Question

Syed took out a cash advance of \(d\) dollars from a financing company. The company deducts a fee of \(\frac{1}{3}\) of the original advanced amount along with a wire transfer fee of $$\$ 30.00$$. Which of the following represents the final advanced amount that Syed receives after all applied fees, in dollars? A) $$\frac{1}{3} d-30$$ B) $$\frac{1}{3}(d-30)$$ C) $$\frac{2}{3}(d-30)$$ D) $$\frac{2}{3} d-30$$

Short answer

The short answer is: Syed receives a final advanced amount of \(\boxed{\frac{2}{3}d - 30}\) after all applied fees are deducted, which corresponds to Answer Choice (D).

Step-by-step solution

Deduct the financing fee

First, we need to deduct the financing fee, which is \(\frac{1}{3}\) of the original advanced amount \(d\). To do this, we subtract \(\frac{1}{3}d\) from the total advanced amount \(d\): Final amount after financing fee = \(d - \frac{1}{3}d\)

Simplify the expression

Now we have to combine the like terms: Final amount after financing fee = \(\frac{3}{3}d - \frac{1}{3}d\) = \(\frac{2}{3}d\)

Deduct the wire transfer fee

Next, we need to deduct the wire transfer fee of $$30.00$ from the final amount calculated in step 2: Final advanced amount = Final amount after financing fee \( - \$30.00\) = \(\frac{2}{3}d - 30\) Now, we can match the final expression with the answer choices given: The final advanced amount that Syed receives after all applied fees is \(\boxed{\frac{2}{3}d - 30}\), which corresponds to Answer Choice (D).

Key concepts

Cash Advance Problems

Cash advance problems typically involve understanding the terms of a financial agreement and translating those terms into a mathematical expression. In the context of SAT math problems, these types of questions test a student's ability to work with percentages and fees structurally represented in an algebraic way.

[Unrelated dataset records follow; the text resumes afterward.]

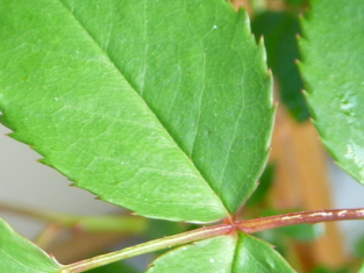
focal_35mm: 144
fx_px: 1515
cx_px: 50
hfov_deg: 13.6
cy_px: 407
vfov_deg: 10.0
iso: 160
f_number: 4.3
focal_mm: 7.8
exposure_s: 1/40
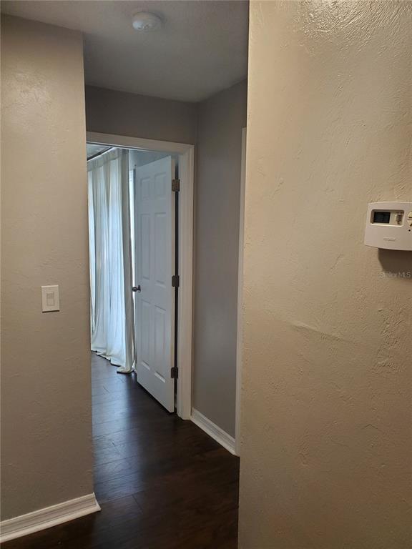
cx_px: 206
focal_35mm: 26
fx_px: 413
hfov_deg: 53.1
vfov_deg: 67.3
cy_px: 274
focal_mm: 4.3
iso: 250
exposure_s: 1/60
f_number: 2.4
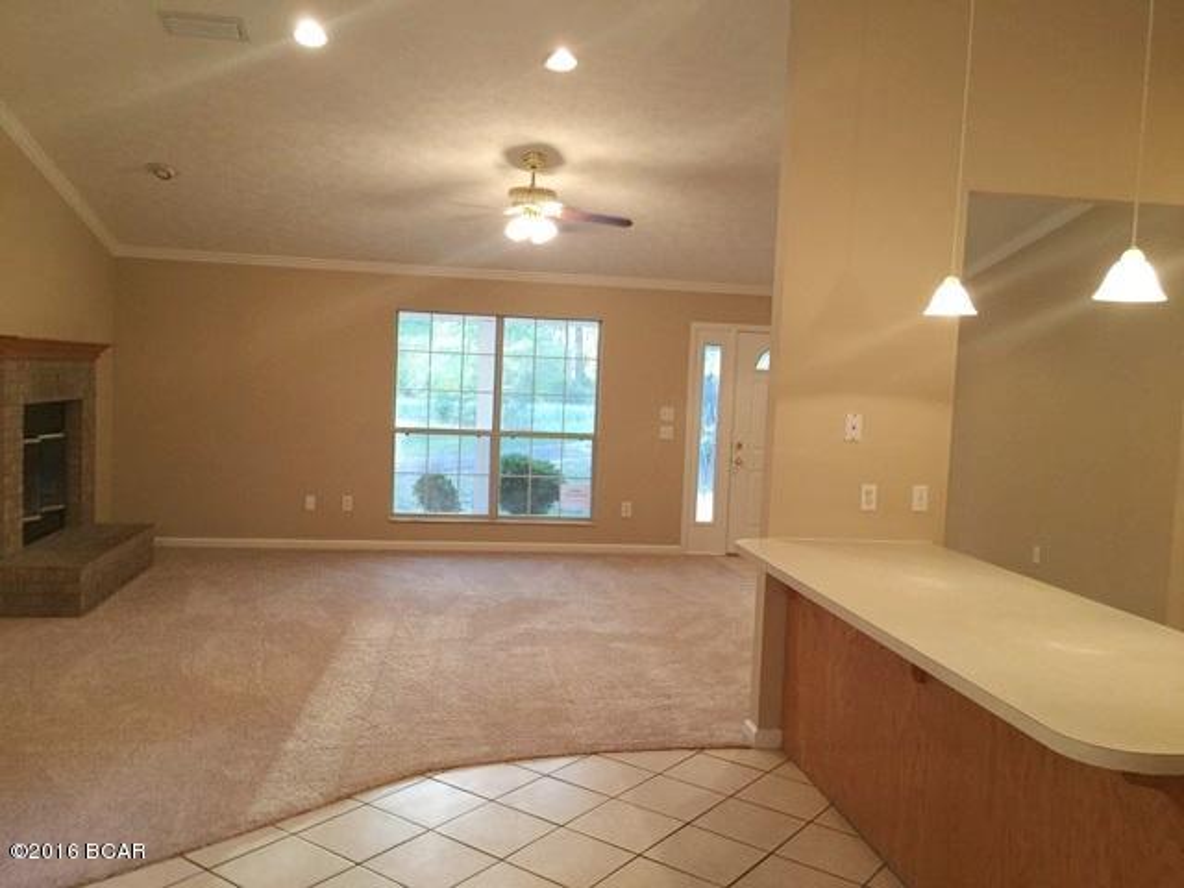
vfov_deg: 48.2
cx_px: 592
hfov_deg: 61.7
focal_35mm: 29
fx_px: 992
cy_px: 444
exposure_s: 1/15
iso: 50
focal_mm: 4.15
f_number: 2.2
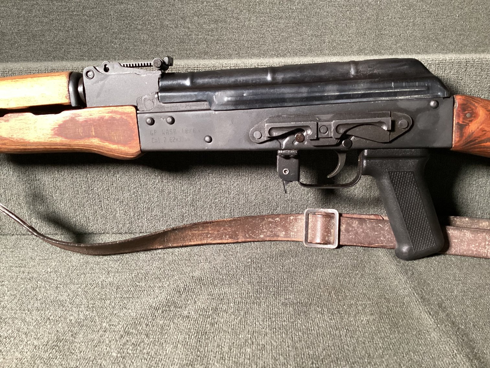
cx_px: 245
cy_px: 184
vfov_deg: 45.4
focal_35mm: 31
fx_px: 439
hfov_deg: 58.3
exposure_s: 1/33
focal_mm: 3.3
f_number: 2.4
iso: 250
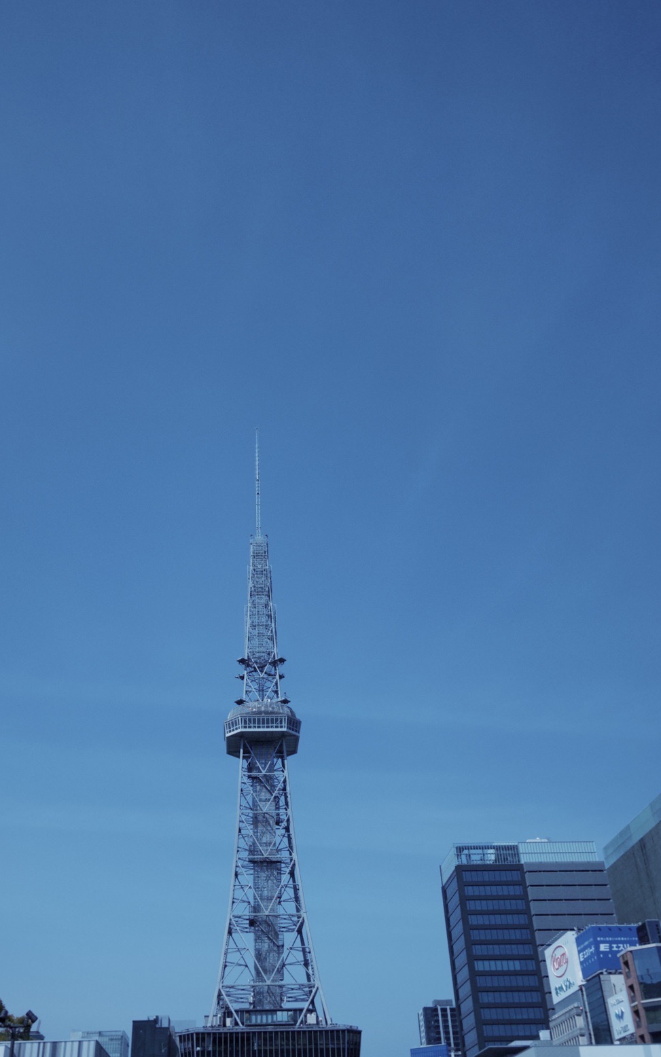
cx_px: 273
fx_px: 980
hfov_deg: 37.2
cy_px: 515
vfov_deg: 56.7
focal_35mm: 34
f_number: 1.6
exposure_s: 1/13889
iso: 50
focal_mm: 5.96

For instance, when you're faced with a problem that states someone took out a cash advance with a certain fee deducted from it, like in our example problem involving Syed, it is crucial to identify the different components of the transaction: the initial loan amount, the percentage of the loan taken as a fee, and any flat fees added or subtracted afterwards. The key to solving such problems is systematically breaking down the cash advance into its constituent financial parts and then representing those parts through variables and constants to form an algebraic equation.

Typically, a cash advance will involve a percentage deduction (a fraction of the original amount), and sometimes an additional fixed cost. To solve these problems, you need to:

• Read and understand the terms of the advance carefully.
• Identify the variable representing the advanced amount.
• Determine the fraction or percentage representing the fee.
• Account for any additional costs or fees as a separate term.
• Develop an algebraic expression that encompasses all these elements.
• Solve the expression to find the final amount received.

By following these steps and practicing similar problems, students can become adept at solving cash advance problems efficiently.

Simplifying Expressions

Simplifying expressions is a foundational skill in algebra that involves combining like terms and reducing expressions to their simplest form. This process often requires a student to apply the distributive property, combine like terms, and simplify fractional coefficients.

In SAT math problems, you might encounter expressions with both numerical and variable parts, much like the financing fee example from our Syed problem, where the expression started as \(d - \frac{1}{3}d\). To simplify this expression, you identify the 'like terms,' which in algebra are terms that contain the same variable raised to the same power. The coefficients of these terms can then be added or subtracted as appropriate.

To simplify an expression with fractions, remember to find a common denominator for all terms, which in many cases will be the terms involving the variable. For our provided example, the terms already have a common denominator of 3, so they were easily combined to give \(\frac{2}{3}d\).

Here's a quick guide for simplifying expressions:

• Apply the distributive property if there are parentheses involved.
• Combine like terms by adding or subtracting coefficients.
• Convert to a common denominator before combining fractional terms.
• Simplify complex fractions, where necessary, before combining terms.
• Reduce fractions to their simplest form at the end if possible.

Simplifying expressions requires practice, but mastering this skill is essential for solving more complex algebraic problems.

Word Problems in Algebra

Word problems in algebra require translating a real-world scenario into an algebraic equation that can be solved to find an unknown value. These problems often involve multiple steps and the key to solving them is to understand the story or scenario being presented.

In SAT math sections, word problems test a student's reading comprehension as much as their mathematical prowess. They tell a story and ask the test-taker to solve for a quantity or relationship between quantities that is not immediately obvious from the text alone. To do this, one must:

• Carefully read and understand the narrative of the problem.
• Determine what quantities are unknown and represent them with variables.
• Identify any given information and corresponding algebraic expressions.
• Set up an equation or a system of equations based on the relationships described in the problem.
• Solve the equation(s) for the unknown quantity.

Returning to our Syed example, the 'story' is that he took out a cash advance, from which a fee and a flat rate were deducted. Translating this scenario into algebra meant defining the variable 'd' for the original amount, understanding the fee structure, and constructing the appropriate algebraic expression to find the final amount Syed receives.

Word problems can seem daunting, but with practice, students can develop a systematic approach to decoding and solving these types of questions. It involves meticulous reading, analyzing the situation, and applying algebraic rules to derive a solution.